[Document text]:
"""

To address this gap, we recently introduced a TKA technique that combines a modified KA approach with intraoperative soft tissue assessment via an AR‐assisted navigation platform (NextAR, Medacta International) [6, 27]. This modification preserves KA principles for femoral resurfacing. Still, it adapts the tibial cut intraoperatively according to ligament balance, in a manner like the technique described by Howell, with the addition of CT‐based preoperative planning and AR guidance [21, 22].
A known limitation of calipered KA is the assumption of uniform cartilage thickness—commonly 2 mm on the distal and posterior femoral condyles—used during resection planning in combination with the 1 mm saw blade [19]. In clinical practice, cartilage wear is often asymmetric and variable, particularly in advanced osteoarthritis. Giurazza et al. reported that the average cartilage thickness across compartments can vary significantly, ranging from 1.95 to 2.6 mm, depending on the location [8, 9]. As a result, unaccounted discrepancies in cartilage thickness may introduce unintended deviations in alignment. Computed tomography (CT)‐based navigation systems, which rely exclusively on osseous landmarks, can help eliminate this variability and improve resection accuracy [6, 27].
This study aimed to evaluate the radiographic accuracy of an AR‐based navigation system in modified KA‐TKA by comparing planned and postoperative component positioning (lateral distal femoral angle [LDFA], medial proximal tibial angle [MPTA], PTS and femoral flexion), assessing its precision in predicting implant sizes and reporting short‐term clinical outcomes after a minimum 1‐year follow‐up.

"""

(Human keypoint data)
"""

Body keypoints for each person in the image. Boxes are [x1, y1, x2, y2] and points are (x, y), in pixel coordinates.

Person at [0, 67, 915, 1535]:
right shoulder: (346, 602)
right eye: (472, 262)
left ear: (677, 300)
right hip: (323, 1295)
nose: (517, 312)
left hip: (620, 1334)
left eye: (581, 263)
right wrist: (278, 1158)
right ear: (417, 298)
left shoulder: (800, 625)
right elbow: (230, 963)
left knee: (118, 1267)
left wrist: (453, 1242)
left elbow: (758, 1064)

"""
"""

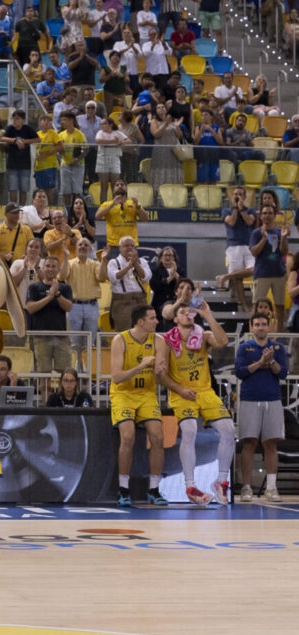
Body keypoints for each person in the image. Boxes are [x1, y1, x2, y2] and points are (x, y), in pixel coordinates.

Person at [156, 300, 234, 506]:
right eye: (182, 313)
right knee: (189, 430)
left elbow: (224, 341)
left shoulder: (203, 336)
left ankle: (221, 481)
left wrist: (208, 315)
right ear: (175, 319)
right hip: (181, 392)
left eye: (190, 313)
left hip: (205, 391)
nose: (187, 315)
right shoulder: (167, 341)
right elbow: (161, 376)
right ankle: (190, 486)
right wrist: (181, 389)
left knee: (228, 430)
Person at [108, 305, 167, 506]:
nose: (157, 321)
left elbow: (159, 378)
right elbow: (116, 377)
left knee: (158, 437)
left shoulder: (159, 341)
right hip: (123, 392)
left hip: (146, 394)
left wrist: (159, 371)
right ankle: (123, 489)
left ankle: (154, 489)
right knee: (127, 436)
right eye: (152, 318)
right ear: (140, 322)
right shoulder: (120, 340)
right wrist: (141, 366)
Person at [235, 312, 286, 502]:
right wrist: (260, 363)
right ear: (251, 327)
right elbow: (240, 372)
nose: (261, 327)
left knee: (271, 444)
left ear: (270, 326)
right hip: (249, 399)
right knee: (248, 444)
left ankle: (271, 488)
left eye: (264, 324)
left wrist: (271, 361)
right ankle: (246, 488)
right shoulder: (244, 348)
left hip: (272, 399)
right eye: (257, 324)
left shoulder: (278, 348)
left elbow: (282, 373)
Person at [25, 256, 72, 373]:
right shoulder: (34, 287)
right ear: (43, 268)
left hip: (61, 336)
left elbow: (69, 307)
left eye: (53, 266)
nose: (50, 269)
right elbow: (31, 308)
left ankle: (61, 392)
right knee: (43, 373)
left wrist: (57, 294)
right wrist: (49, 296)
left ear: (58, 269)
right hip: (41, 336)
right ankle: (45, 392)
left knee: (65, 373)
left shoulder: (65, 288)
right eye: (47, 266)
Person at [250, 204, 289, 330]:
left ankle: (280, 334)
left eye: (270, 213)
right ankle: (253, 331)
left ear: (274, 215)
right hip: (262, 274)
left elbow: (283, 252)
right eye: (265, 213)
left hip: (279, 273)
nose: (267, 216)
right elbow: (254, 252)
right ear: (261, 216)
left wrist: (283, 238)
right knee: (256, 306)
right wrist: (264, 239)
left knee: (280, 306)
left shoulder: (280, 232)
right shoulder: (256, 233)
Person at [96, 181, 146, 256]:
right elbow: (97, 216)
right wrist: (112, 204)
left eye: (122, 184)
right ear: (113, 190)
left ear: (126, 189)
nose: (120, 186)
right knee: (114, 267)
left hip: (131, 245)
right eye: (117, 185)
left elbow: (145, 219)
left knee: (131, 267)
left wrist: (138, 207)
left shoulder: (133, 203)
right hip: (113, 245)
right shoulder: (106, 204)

"""
"""

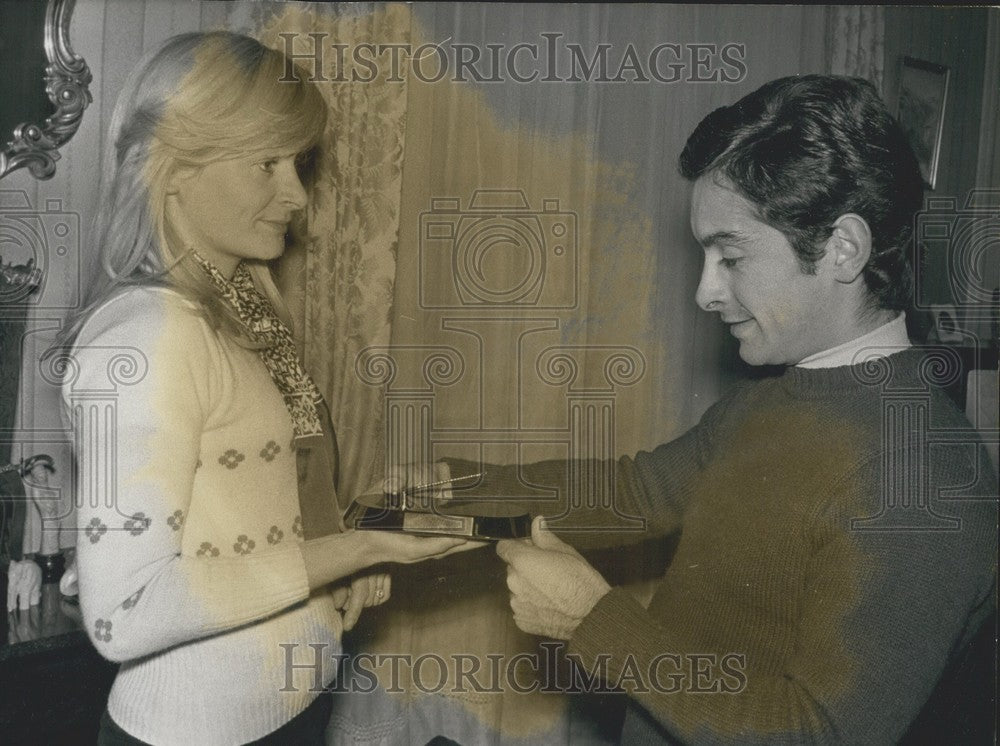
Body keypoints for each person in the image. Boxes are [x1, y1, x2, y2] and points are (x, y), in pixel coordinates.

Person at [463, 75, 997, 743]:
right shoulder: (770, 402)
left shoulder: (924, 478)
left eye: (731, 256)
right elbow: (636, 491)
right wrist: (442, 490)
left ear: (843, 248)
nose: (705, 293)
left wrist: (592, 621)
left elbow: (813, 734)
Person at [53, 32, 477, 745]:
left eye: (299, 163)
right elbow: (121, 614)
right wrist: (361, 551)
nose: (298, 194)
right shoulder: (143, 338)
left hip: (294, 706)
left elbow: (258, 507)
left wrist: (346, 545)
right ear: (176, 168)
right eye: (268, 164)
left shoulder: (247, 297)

"""

[Work to complete]:
Write out the text about AR navigation in knee replacement word for word, from "To address this" up to and including "guidance [21, 22].". Rely only on the text about AR navigation in knee replacement.

[Your solution]:
To address this gap, we recently introduced a TKA technique that combines a modified KA approach with intraoperative soft tissue assessment via an AR‐assisted navigation platform (NextAR, Medacta International) [6, 27]. This modification preserves KA principles for femoral resurfacing. Still, it adapts the tibial cut intraoperatively according to ligament balance, in a manner like the technique described by Howell, with the addition of CT‐based preoperative planning and AR guidance [21, 22].